-- Opening Marker --

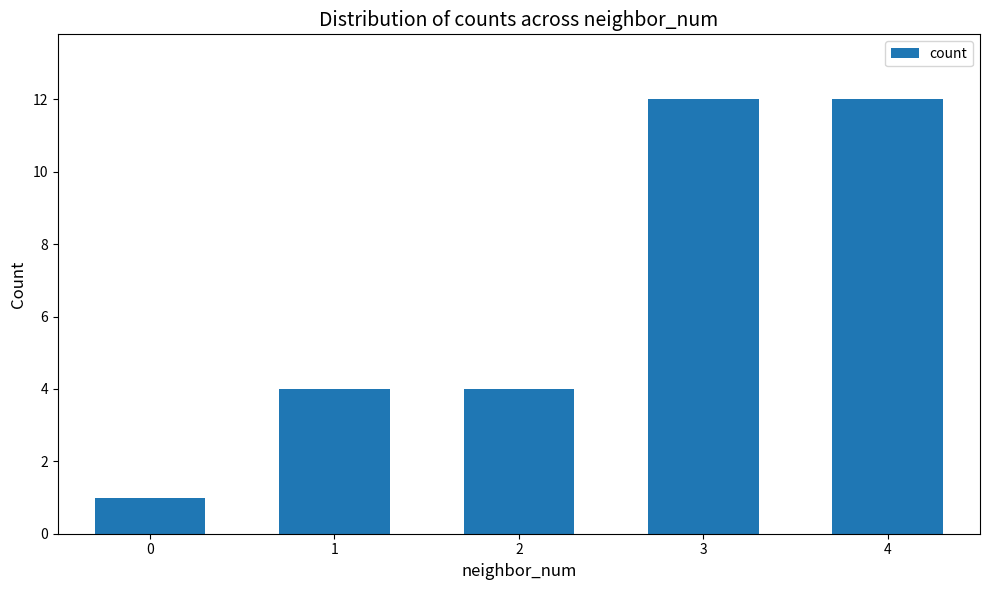

What is the change in value from 2 to 4?

+8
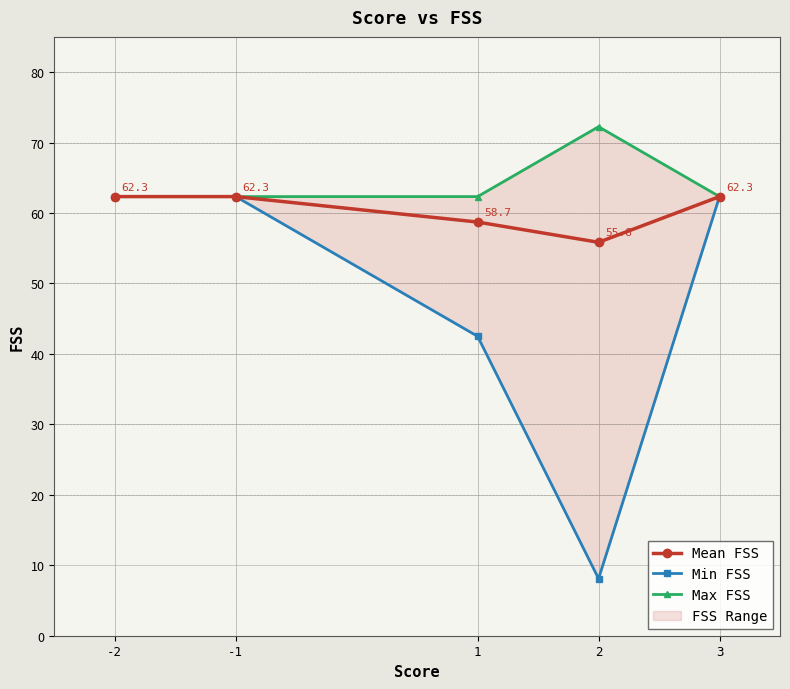

The Min FSS series shows 3.4 at 2. True or false?

False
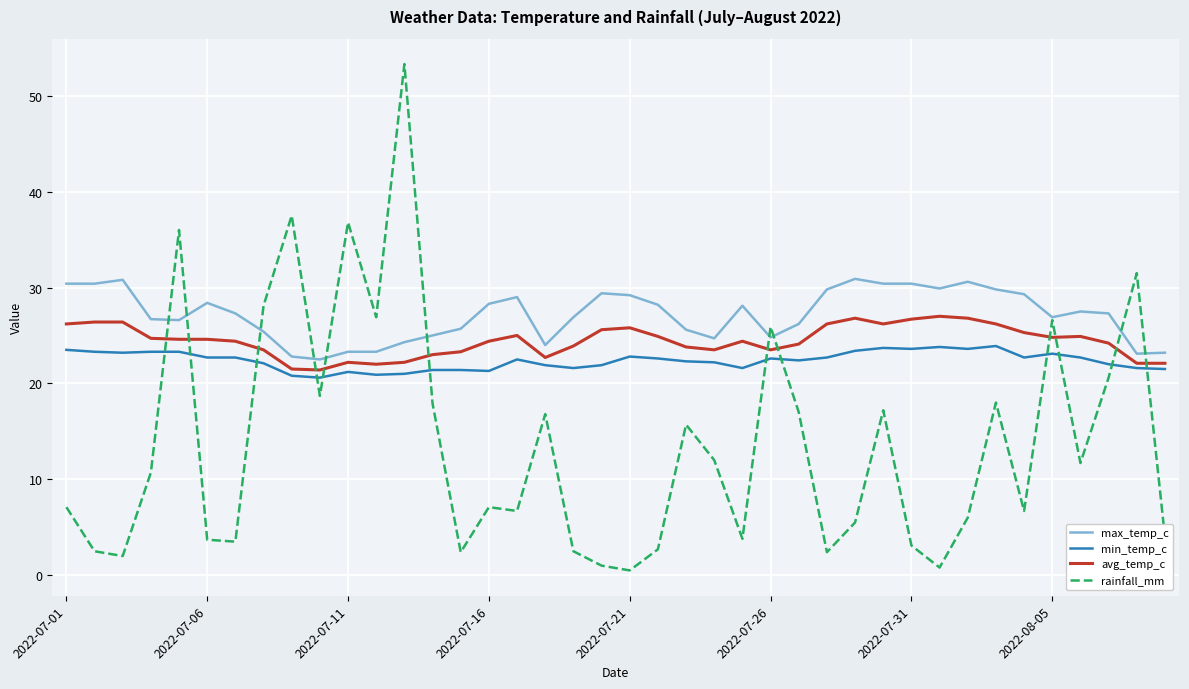

What are all the series names shown in the legend?

max_temp_c, min_temp_c, avg_temp_c, rainfall_mm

-- Closing Marker --

**About this exercise**
Collect each line of the records that contains the word "What", copying the lines in the order they appear.

**Expected output**
What is the change in value from 2 to 4?
What are all the series names shown in the legend?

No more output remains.